According to a defined MIME (Multipurpose Internet Mail Extensions) type, a resource can be either a text, a hypertext, a picture, a sound, etc. Because we are interested only in information containing hyperlinks, we can focus our attention on hypertext documents which are currently only available in HTML. Note that VRML (Virtual Reality Markup Language), although in experimental testing, should soon give hyperlinks functionalities to three-dimensional immersive environments.
HTML is an application of SGML (Standard Generalized Markup Language). It permits the anchoring of parts of documents, either in textual or pictural forms, to other resources by giving their URLs. A URL can be specified in its absolute form or as a relative address. This is an example of simple HTML document with one hypertext link:
<HTML> <HEAD> <H1>This is the title</H1> </HEAD> <BODY> <P>This is a paragraph with one <A HREF="http://www.eit.com/web/www.guide/">hypertext link</P>. </BODY> </HTML>To fetch a resource using HTTP, a connection to the specified host has to be establish over TCP (Transmission Control Protocol). The request for a resource can then be made by sending a GET command followed by the URL. A response header is returned with the information on the MIME type. As discussed before, we will limit ourselves to the text/html Content-Type. This header is normally followed by the data in the format of a MIME message body. Because no assurance is given of the existence of a resource, this fetching should be made particularly tolerant of any error.
After the HTML document has been successfully fetched, parsing its content can be made.

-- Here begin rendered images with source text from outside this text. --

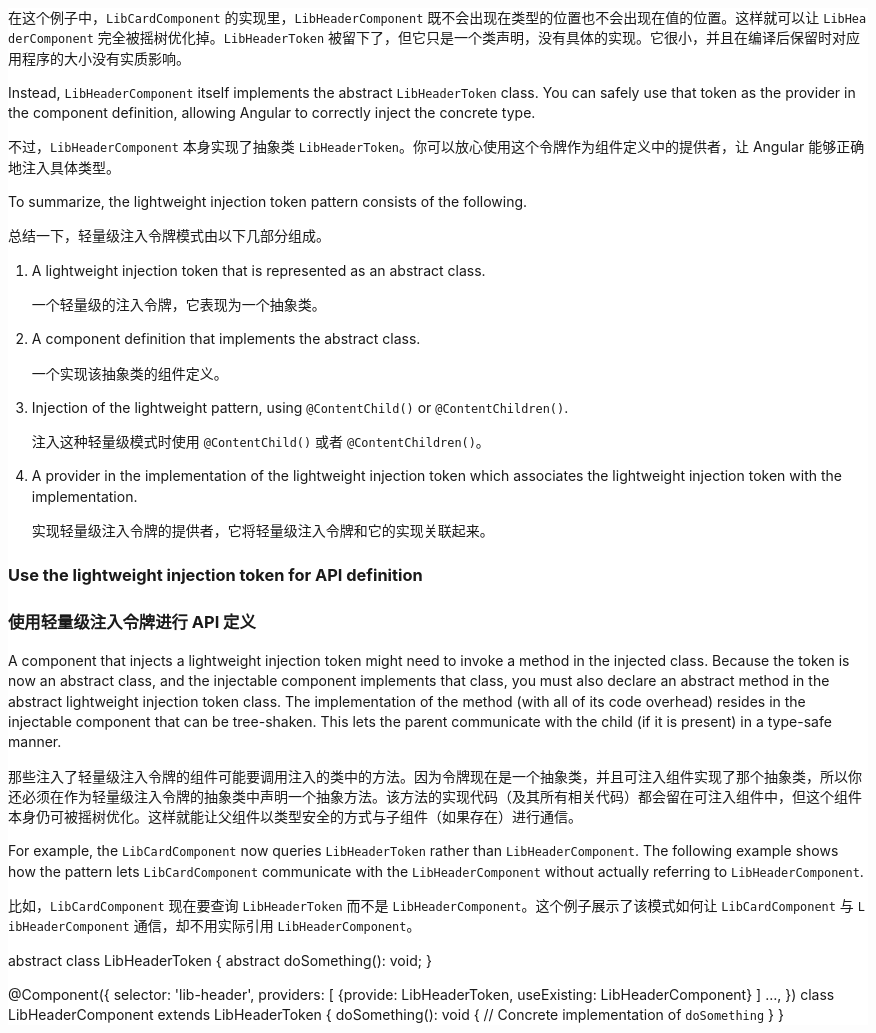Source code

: 在这个例子中，`LibCardComponent` 的实现里，`LibHeaderComponent` 既不会出现在类型的位置也不会出现在值的位置。这样就可以让 `LibHeaderComponent` 完全被摇树优化掉。`LibHeaderToken` 被留下了，但它只是一个类声明，没有具体的实现。它很小，并且在编译后保留时对应用程序的大小没有实质影响。

Instead, `LibHeaderComponent` itself implements the abstract `LibHeaderToken` class.
You can safely use that token as the provider in the component definition, allowing Angular to correctly inject the concrete type.

不过，`LibHeaderComponent` 本身实现了抽象类 `LibHeaderToken`。你可以放心使用这个令牌作为组件定义中的提供者，让 Angular 能够正确地注入具体类型。

To summarize, the lightweight injection token pattern consists of the following.

总结一下，轻量级注入令牌模式由以下几部分组成。

1. A lightweight injection token that is represented as an abstract class.

   一个轻量级的注入令牌，它表现为一个抽象类。

1. A component definition that implements the abstract class.

   一个实现该抽象类的组件定义。

1. Injection of the lightweight pattern, using `@ContentChild()` or `@ContentChildren()`.

   注入这种轻量级模式时使用 `@ContentChild()` 或者 `@ContentChildren()`。

1. A provider in the implementation of the lightweight injection token which associates the lightweight injection token with the implementation.

   实现轻量级注入令牌的提供者，它将轻量级注入令牌和它的实现关联起来。

### Use the lightweight injection token for API definition

### 使用轻量级注入令牌进行 API 定义

A component that injects a lightweight injection token might need to invoke a method in the injected class.
Because the token is now an abstract class, and the injectable component implements that class, you must also declare an abstract method in the abstract lightweight injection token class.
The implementation of the method (with all of its code overhead) resides in the injectable component that can be tree-shaken.
This lets the parent communicate with the child (if it is present) in a type-safe manner.

那些注入了轻量级注入令牌的组件可能要调用注入的类中的方法。因为令牌现在是一个抽象类，并且可注入组件实现了那个抽象类，所以你还必须在作为轻量级注入令牌的抽象类中声明一个抽象方法。该方法的实现代码（及其所有相关代码）都会留在可注入组件中，但这个组件本身仍可被摇树优化。这样就能让父组件以类型安全的方式与子组件（如果存在）进行通信。

For example, the `LibCardComponent` now queries `LibHeaderToken` rather than `LibHeaderComponent`.
The following example shows how the pattern lets `LibCardComponent` communicate with the `LibHeaderComponent` without actually referring to `LibHeaderComponent`.

比如，`LibCardComponent` 现在要查询 `LibHeaderToken` 而不是 `LibHeaderComponent`。这个例子展示了该模式如何让 `LibCardComponent` 与 `LibHeaderComponent` 通信，却不用实际引用 `LibHeaderComponent`。

<code-example format="typescript" language="typescript">

abstract class LibHeaderToken {
  abstract doSomething(): void;
}

&commat;Component({
  selector: 'lib-header',
  providers: [
    {provide: LibHeaderToken, useExisting: LibHeaderComponent}
  ]
  &hellip;,
})
class LibHeaderComponent extends LibHeaderToken {
  doSomething(): void {
    // Concrete implementation of `doSomething`
  }
}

Each discovered anchor can be put in a queue of URLs to fetch. It has to be put at the end of the queue to accomplish a breadth-first search and at the top for a depth-first search.
The next URL to fetch can then be popped from the top of the queue and this process can continue until a specified number of resources has been fetched or until the queue is empty.
Each successfully fetched URL, with all of its anchored links, can then be stored.